___ Data provided ___

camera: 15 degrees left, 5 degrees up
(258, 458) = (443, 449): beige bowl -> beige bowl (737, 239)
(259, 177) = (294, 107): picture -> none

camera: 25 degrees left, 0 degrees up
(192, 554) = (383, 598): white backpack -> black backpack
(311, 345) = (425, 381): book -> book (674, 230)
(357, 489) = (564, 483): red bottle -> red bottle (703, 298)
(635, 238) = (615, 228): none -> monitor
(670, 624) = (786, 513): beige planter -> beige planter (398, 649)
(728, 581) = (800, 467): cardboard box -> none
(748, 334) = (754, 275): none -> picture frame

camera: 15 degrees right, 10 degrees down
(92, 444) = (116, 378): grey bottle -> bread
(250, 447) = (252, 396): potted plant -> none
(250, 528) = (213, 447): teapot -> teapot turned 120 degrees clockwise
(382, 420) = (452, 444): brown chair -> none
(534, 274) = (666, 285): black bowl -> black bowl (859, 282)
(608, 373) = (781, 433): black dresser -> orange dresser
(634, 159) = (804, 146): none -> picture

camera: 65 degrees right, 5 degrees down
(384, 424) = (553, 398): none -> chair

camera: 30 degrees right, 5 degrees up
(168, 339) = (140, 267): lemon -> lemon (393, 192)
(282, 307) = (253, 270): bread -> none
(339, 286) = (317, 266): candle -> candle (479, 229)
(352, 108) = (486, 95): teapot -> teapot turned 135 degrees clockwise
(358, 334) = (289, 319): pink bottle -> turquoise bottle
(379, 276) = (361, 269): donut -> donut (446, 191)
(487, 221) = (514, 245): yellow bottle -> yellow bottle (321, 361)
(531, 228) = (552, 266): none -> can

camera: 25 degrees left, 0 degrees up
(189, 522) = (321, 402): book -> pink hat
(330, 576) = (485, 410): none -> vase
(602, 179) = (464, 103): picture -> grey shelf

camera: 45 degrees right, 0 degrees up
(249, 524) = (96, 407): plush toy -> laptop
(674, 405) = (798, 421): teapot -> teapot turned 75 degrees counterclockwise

___

◆ **The problem**
Extract the first line above and each line after it up to and including the one with "(384, 424) = (553, 398): none -> chair", please, exactly and with nothing else.

◆ **Answer section**
camera: 15 degrees left, 5 degrees up
(258, 458) = (443, 449): beige bowl -> beige bowl (737, 239)
(259, 177) = (294, 107): picture -> none

camera: 25 degrees left, 0 degrees up
(192, 554) = (383, 598): white backpack -> black backpack
(311, 345) = (425, 381): book -> book (674, 230)
(357, 489) = (564, 483): red bottle -> red bottle (703, 298)
(635, 238) = (615, 228): none -> monitor
(670, 624) = (786, 513): beige planter -> beige planter (398, 649)
(728, 581) = (800, 467): cardboard box -> none
(748, 334) = (754, 275): none -> picture frame

camera: 15 degrees right, 10 degrees down
(92, 444) = (116, 378): grey bottle -> bread
(250, 447) = (252, 396): potted plant -> none
(250, 528) = (213, 447): teapot -> teapot turned 120 degrees clockwise
(382, 420) = (452, 444): brown chair -> none
(534, 274) = (666, 285): black bowl -> black bowl (859, 282)
(608, 373) = (781, 433): black dresser -> orange dresser
(634, 159) = (804, 146): none -> picture

camera: 65 degrees right, 5 degrees down
(384, 424) = (553, 398): none -> chair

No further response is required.